In a filing to the State Corporation Commission on Thursday, Howard P. Anderson Jr., a hearing examiner for the commission, recommended that the high-tension line go along a 12-mile path that skirts all but two miles of the walking and cycling trail. The power line would cut through the upscale Shenstone neighborhood just west of Leesburg and adjacent farmland.
In his 81-page opinion, Anderson said that his preferred path "would protect the tree canopy along the W&OD Trail, reduce impacts on private property, and lower the overall cost of acquiring new right-of-way."
The State Corporation Commission, which will make the final decision, will take Anderson's recommendation into consideration when ruling on the project later this year. Dominion Virginia Power has proposed installing the line to meet the rapidly growing demand for power in western Loudoun County.
Opponents say that the line, no matter what the route, will be an eyesore on the landscape and may have adverse health consequences for those living beneath it.
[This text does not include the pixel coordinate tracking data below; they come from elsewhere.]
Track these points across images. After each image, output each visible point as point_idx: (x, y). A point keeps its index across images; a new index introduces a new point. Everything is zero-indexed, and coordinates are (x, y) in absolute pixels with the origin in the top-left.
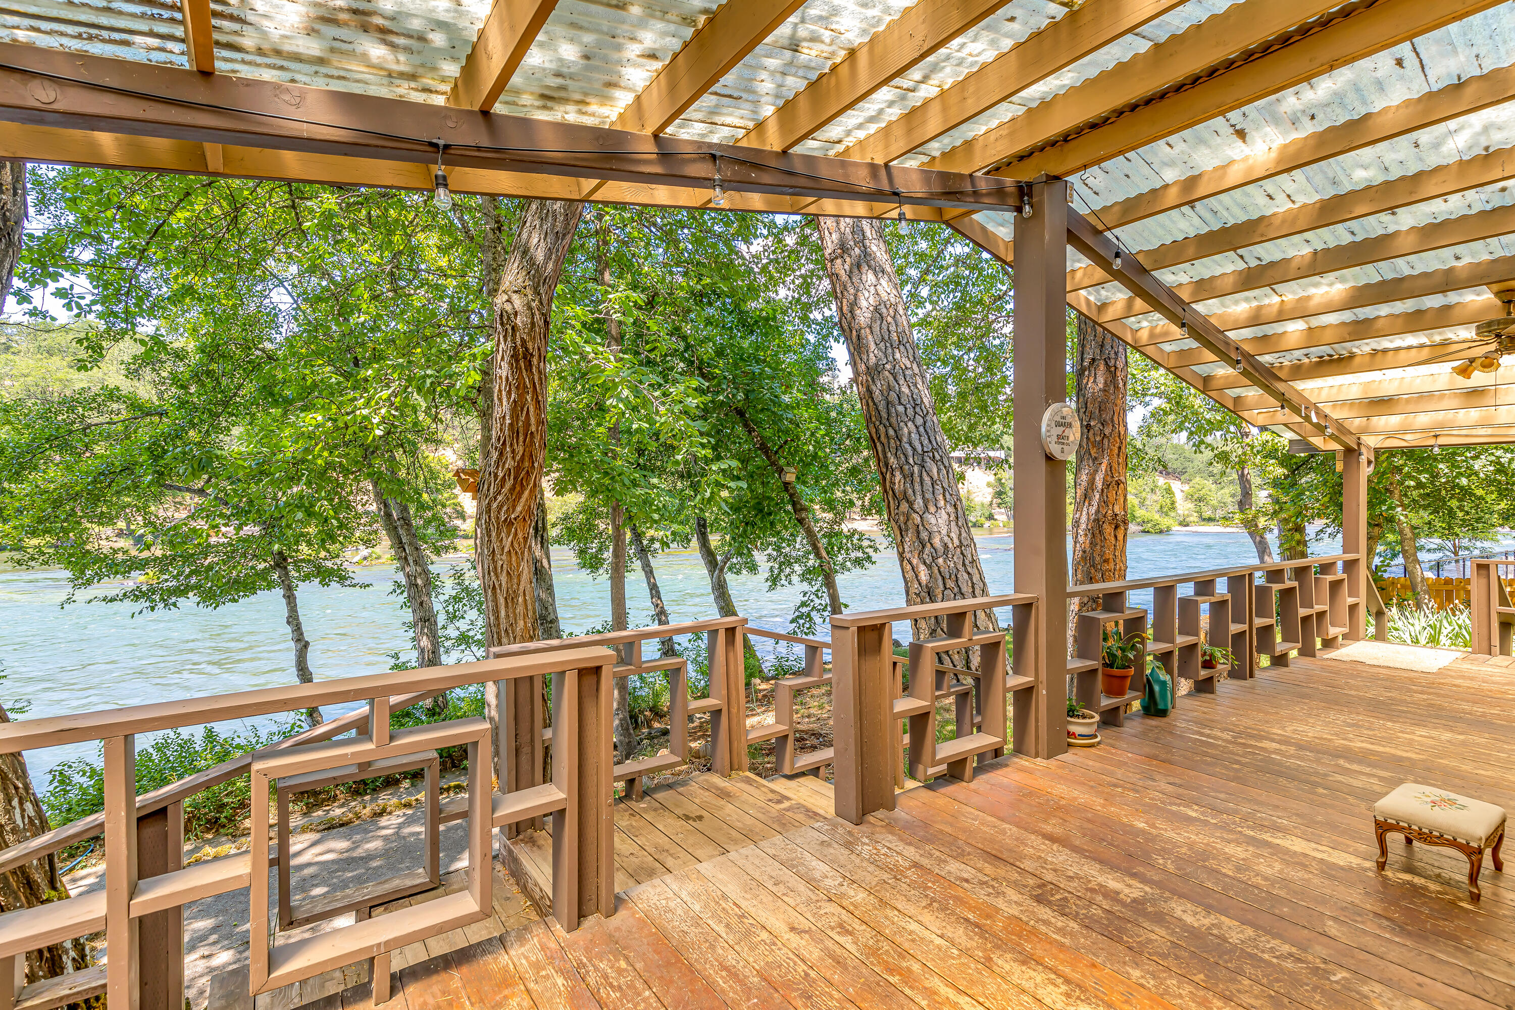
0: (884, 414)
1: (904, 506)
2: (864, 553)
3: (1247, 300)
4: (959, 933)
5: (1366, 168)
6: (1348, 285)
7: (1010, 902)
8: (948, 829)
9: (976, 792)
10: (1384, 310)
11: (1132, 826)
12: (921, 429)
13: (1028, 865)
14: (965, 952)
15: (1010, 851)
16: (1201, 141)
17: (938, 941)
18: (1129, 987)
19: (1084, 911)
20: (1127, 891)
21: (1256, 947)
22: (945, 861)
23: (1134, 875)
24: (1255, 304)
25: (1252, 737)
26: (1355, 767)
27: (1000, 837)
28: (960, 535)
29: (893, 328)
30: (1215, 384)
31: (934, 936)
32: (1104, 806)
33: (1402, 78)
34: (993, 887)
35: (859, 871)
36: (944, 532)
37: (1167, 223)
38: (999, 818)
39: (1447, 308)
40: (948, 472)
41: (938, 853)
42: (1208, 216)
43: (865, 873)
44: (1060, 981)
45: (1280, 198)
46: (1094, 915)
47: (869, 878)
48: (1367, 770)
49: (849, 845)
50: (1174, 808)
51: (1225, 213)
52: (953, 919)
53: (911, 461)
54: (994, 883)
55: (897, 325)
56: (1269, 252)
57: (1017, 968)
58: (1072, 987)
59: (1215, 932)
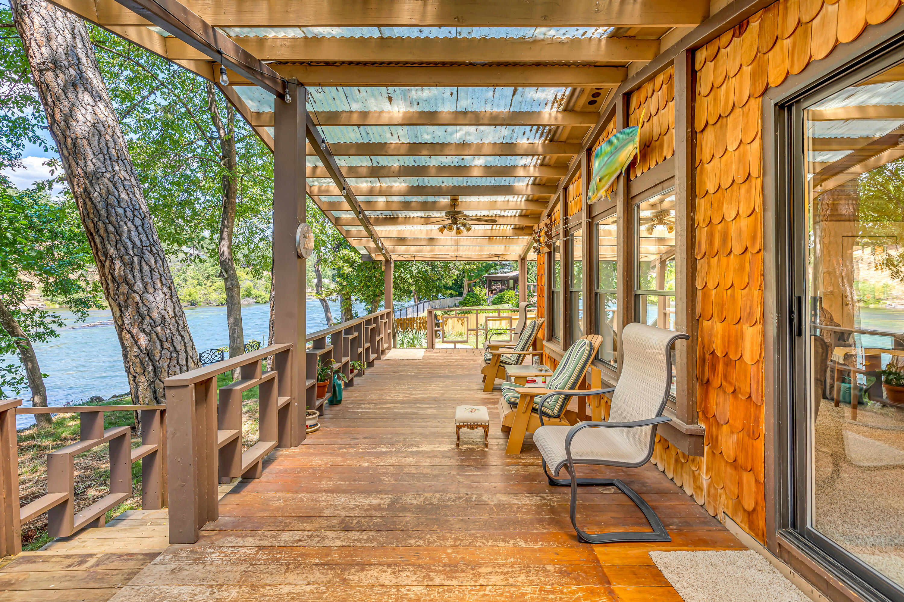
0: (103, 213)
1: (124, 288)
2: (46, 328)
3: (367, 182)
4: (317, 575)
5: (428, 134)
6: (407, 184)
7: (332, 539)
8: (266, 514)
9: (267, 482)
10: (415, 199)
11: (363, 467)
12: (140, 229)
13: (327, 513)
14: (329, 584)
15: (313, 509)
16: (373, 95)
17: (308, 588)
18: (415, 550)
19: (371, 523)
20: (382, 502)
21: (444, 501)
22: (278, 536)
23: (381, 492)
24: (369, 185)
25: (381, 403)
26: (424, 406)
27: (302, 504)
28: (174, 308)
29: (111, 144)
30: (341, 222)
31: (304, 587)
32: (344, 462)
33: (450, 101)
34: (318, 536)
35: (221, 575)
36: (161, 307)
37: (345, 131)
38: (293, 492)
39: (434, 203)
40: (163, 263)
41: (270, 533)
42: (364, 134)
43: (226, 574)
44: (385, 568)
45: (395, 136)
46: (377, 523)
47: (231, 576)
48: (428, 406)
49: (198, 561)
50: (375, 450)
51: (372, 135)
52: (308, 569)
53: (131, 252)
54: (316, 533)
55: (115, 144)
56: (383, 161)
57: (361, 575)
58: (393, 567)
59: (427, 502)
Opponents have lobbied Anderson and Dominion for a plan to lay the cables underground.
In his report, Anderson rejected burying the cables, an option that he said he felt was being pushed primarily for aesthetic reasons. He also dismissed the critics' health concerns. "There is no evidence in this proceeding, scientific or otherwise, to conclude that electric and/or magnetic fields pose a risk or hazard to human health," he wrote.
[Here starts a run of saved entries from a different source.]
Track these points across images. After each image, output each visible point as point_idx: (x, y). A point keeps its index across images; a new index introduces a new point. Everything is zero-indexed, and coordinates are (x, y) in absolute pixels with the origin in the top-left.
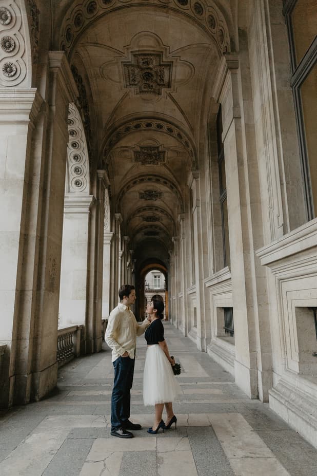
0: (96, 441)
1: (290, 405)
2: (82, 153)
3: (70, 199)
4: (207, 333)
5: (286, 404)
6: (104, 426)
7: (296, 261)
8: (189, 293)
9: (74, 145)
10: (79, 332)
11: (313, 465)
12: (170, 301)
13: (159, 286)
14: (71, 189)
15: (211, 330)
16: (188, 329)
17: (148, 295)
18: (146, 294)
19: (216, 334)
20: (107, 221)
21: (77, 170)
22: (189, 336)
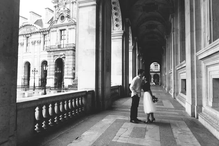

Instead, he recommended that the cluster of cables be carried atop steel towers more than 100 feet tall, in some cases 145 feet tall.
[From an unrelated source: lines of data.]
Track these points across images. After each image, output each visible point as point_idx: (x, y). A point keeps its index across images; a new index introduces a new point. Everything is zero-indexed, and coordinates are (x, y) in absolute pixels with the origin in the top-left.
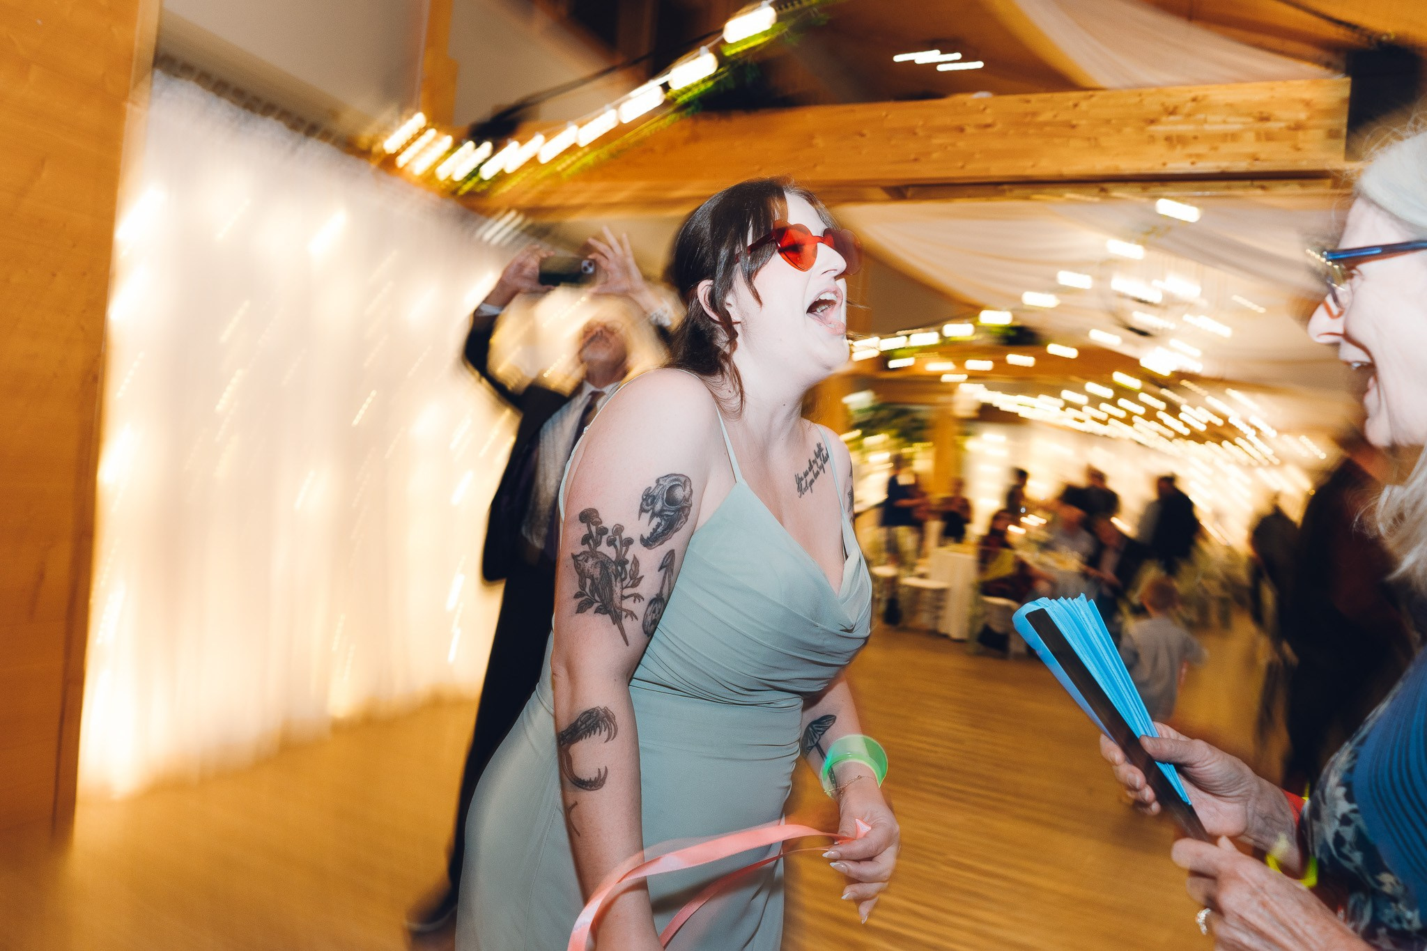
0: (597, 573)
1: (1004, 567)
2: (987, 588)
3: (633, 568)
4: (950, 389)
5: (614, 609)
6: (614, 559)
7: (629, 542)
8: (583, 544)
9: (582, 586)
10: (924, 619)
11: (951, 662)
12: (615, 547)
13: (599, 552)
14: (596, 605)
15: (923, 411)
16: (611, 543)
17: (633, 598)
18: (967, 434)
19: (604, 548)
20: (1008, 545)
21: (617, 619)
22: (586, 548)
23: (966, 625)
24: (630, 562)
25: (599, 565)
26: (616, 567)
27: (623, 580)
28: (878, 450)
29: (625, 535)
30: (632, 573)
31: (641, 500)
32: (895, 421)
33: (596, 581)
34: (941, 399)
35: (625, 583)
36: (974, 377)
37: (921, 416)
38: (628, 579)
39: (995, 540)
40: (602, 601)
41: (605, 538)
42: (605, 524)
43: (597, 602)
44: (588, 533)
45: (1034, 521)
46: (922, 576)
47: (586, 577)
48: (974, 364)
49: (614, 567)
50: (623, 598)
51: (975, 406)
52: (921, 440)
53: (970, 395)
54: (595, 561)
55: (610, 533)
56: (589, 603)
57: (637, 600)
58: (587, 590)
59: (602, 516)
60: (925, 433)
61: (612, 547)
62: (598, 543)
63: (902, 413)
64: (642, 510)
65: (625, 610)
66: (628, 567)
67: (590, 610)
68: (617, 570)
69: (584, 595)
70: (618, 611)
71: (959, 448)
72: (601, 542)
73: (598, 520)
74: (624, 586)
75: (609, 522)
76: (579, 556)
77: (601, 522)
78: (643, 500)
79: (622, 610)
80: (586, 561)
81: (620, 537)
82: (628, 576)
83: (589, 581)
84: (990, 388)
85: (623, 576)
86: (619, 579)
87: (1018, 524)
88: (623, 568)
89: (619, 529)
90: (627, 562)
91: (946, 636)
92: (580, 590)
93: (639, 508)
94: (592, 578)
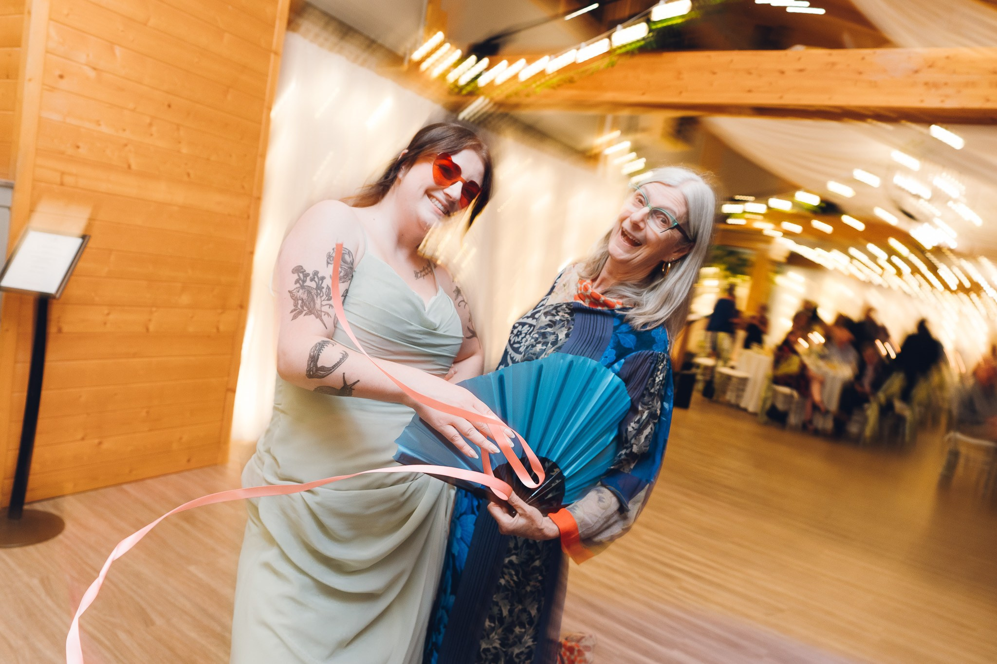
0: (305, 297)
1: (792, 366)
2: (777, 380)
3: (328, 291)
4: (768, 240)
5: (317, 312)
6: (315, 288)
7: (323, 278)
8: (295, 284)
9: (296, 305)
10: (730, 396)
11: (746, 427)
12: (315, 281)
13: (306, 286)
14: (304, 312)
15: (748, 254)
16: (312, 280)
17: (328, 306)
18: (777, 272)
19: (308, 283)
20: (795, 352)
21: (319, 316)
22: (298, 285)
23: (760, 403)
24: (325, 288)
25: (306, 292)
26: (317, 291)
27: (321, 297)
28: (710, 277)
29: (320, 275)
30: (327, 293)
31: (326, 258)
32: (727, 259)
33: (304, 300)
34: (761, 246)
35: (323, 299)
36: (787, 234)
37: (745, 257)
38: (325, 296)
39: (786, 348)
40: (309, 309)
41: (308, 278)
42: (307, 272)
43: (305, 310)
44: (298, 277)
45: (817, 337)
46: (733, 368)
47: (298, 300)
48: (788, 226)
49: (315, 291)
50: (322, 305)
51: (786, 254)
52: (743, 273)
53: (782, 246)
54: (304, 290)
55: (311, 275)
56: (300, 313)
57: (331, 307)
58: (299, 306)
59: (305, 268)
60: (747, 270)
61: (313, 281)
62: (304, 281)
63: (732, 253)
64: (328, 263)
65: (324, 312)
66: (324, 290)
67: (301, 315)
68: (317, 292)
69: (297, 310)
70: (319, 312)
71: (771, 282)
72: (306, 280)
73: (303, 270)
74: (322, 300)
75: (310, 270)
76: (293, 290)
77: (305, 271)
78: (328, 258)
79: (321, 311)
80: (298, 292)
81: (318, 277)
82: (325, 295)
83: (300, 302)
84: (798, 242)
85: (321, 295)
86: (319, 296)
87: (806, 339)
88: (321, 291)
89: (316, 273)
90: (323, 288)
91: (745, 410)
92: (294, 308)
93: (326, 262)
94: (302, 300)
"It's going to be a 12-mile-long scar on the landscape of Loudoun County," said Patrick Sloyan, chairman of an opposition group called the Western Loudoun Transmission Line Stakeholders.
Some opponents have been particularly fearful that Dominion would run the line along the W&OD trail, a course that the company suggested when it began the effort to build the line in 2004.
Dominion owned the trail property until 1978, when it sold the land to the Northern Virginia Regional Park Authority. But the company retained the right to build a power line there someday. Since then, the 45-mile trail has become a popular recreational destination in Northern Virginia, attracting 2 million to 3 million users a year.
The public outcry caused Dominion to abandon that proposal, and in 2005 the company submitted its application to the SCC with a different preferred route. But Anderson subsequently put the trail route back on the table in an effort to have all options considered.
A Dominion spokeswoman said Thursday that Anderson's recommended route represents a "reasonable alternative" to the company's preferred choice -- a southerly route that would have avoided the trail almost entirely.
In his report, Anderson wrote that he thought Dominion's preferred route was too long and traversed too much private property. According to the SCC, the route he recommends would avoid taking any homes.
Anderson's recommended path begins at the Pleasant View substation east of Leesburg and proceeds northeast along Dominion's right of way. It then runs northwest on Market Street to the Route 7 Bypass and follows the bypass south and west. At the intersection of Dry Mill Road and the bypass, it continues northwest parallel to the W&OD trail and through the Shenstone subdivision. Just south of the Route 7 and Route 9 interchange, the route turns away from the trail, running northwest until it intersects with Route 7. It then parallels Route 7 west to the proposed Hamilton substation.
Most of the route falls within Dominion or Virginia Department of Transportation right of way, Anderson said.